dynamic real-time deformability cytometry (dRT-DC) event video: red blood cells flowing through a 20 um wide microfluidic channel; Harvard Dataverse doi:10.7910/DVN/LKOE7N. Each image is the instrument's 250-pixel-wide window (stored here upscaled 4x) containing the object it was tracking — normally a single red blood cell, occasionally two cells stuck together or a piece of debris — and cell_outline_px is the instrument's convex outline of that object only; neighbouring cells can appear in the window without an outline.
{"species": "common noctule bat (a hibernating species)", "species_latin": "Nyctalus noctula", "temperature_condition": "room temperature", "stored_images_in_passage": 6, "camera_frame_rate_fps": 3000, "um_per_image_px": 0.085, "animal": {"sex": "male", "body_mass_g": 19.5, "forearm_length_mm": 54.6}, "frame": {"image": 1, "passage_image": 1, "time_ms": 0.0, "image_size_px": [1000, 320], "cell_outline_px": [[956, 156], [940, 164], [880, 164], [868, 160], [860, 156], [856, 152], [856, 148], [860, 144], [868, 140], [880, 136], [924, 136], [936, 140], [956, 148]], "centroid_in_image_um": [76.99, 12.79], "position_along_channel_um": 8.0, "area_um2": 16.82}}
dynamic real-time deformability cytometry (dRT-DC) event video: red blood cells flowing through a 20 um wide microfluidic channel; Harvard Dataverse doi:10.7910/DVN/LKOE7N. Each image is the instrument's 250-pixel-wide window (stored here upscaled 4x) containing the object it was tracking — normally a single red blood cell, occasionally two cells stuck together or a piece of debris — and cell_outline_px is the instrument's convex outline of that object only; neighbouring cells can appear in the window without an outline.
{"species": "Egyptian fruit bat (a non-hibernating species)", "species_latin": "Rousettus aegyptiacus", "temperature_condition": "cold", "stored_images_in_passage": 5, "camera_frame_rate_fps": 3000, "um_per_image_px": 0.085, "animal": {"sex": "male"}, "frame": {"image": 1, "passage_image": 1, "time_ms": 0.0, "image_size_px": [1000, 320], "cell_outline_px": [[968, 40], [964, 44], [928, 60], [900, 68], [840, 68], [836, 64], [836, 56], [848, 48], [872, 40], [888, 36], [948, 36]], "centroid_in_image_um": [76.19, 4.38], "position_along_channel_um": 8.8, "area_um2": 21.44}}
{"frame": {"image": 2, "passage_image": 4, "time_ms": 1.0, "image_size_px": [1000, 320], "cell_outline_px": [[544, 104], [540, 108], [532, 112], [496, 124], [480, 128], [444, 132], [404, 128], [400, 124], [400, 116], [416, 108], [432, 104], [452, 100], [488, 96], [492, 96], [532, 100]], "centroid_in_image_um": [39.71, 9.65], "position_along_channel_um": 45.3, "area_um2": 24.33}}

# Task details
Transcribe all entries exactly as they are given.

# Written answer
dynamic real-time deformability cytometry (dRT-DC) event video: red blood cells flowing through a 20 um wide microfluidic channel; Harvard Dataverse doi:10.7910/DVN/LKOE7N. Each image is the instrument's 250-pixel-wide window (stored here upscaled 4x) containing the object it was tracking — normally a single red blood cell, occasionally two cells stuck together or a piece of debris — and cell_outline_px is the instrument's convex outline of that object only; neighbouring cells can appear in the window without an outline.
{"species": "common noctule bat (a hibernating species)", "species_latin": "Nyctalus noctula", "temperature_condition": "room temperature", "stored_images_in_passage": 6, "camera_frame_rate_fps": 3000, "um_per_image_px": 0.085, "animal": {"sex": "male", "body_mass_g": 19.5, "forearm_length_mm": 54.6}, "frame": {"image": 1, "passage_image": 1, "time_ms": 0.0, "image_size_px": [1000, 320], "cell_outline_px": [[956, 156], [940, 164], [880, 164], [868, 160], [860, 156], [856, 152], [856, 148], [860, 144], [868, 140], [880, 136], [924, 136], [936, 140], [956, 148]], "centroid_in_image_um": [76.99, 12.79], "position_along_channel_um": 8.0, "area_um2": 16.82}}
dynamic real-time deformability cytometry (dRT-DC) event video: red blood cells flowing through a 20 um wide microfluidic channel; Harvard Dataverse doi:10.7910/DVN/LKOE7N. Each image is the instrument's 250-pixel-wide window (stored here upscaled 4x) containing the object it was tracking — normally a single red blood cell, occasionally two cells stuck together or a piece of debris — and cell_outline_px is the instrument's convex outline of that object only; neighbouring cells can appear in the window without an outline.
{"species": "Egyptian fruit bat (a non-hibernating species)", "species_latin": "Rousettus aegyptiacus", "temperature_condition": "cold", "stored_images_in_passage": 5, "camera_frame_rate_fps": 3000, "um_per_image_px": 0.085, "animal": {"sex": "male"}, "frame": {"image": 1, "passage_image": 1, "time_ms": 0.0, "image_size_px": [1000, 320], "cell_outline_px": [[968, 40], [964, 44], [928, 60], [900, 68], [840, 68], [836, 64], [836, 56], [848, 48], [872, 40], [888, 36], [948, 36]], "centroid_in_image_um": [76.19, 4.38], "position_along_channel_um": 8.8, "area_um2": 21.44}}
{"frame": {"image": 2, "passage_image": 4, "time_ms": 1.0, "image_size_px": [1000, 320], "cell_outline_px": [[544, 104], [540, 108], [532, 112], [496, 124], [480, 128], [444, 132], [404, 128], [400, 124], [400, 116], [416, 108], [432, 104], [452, 100], [488, 96], [492, 96], [532, 100]], "centroid_in_image_um": [39.71, 9.65], "position_along_channel_um": 45.3, "area_um2": 24.33}}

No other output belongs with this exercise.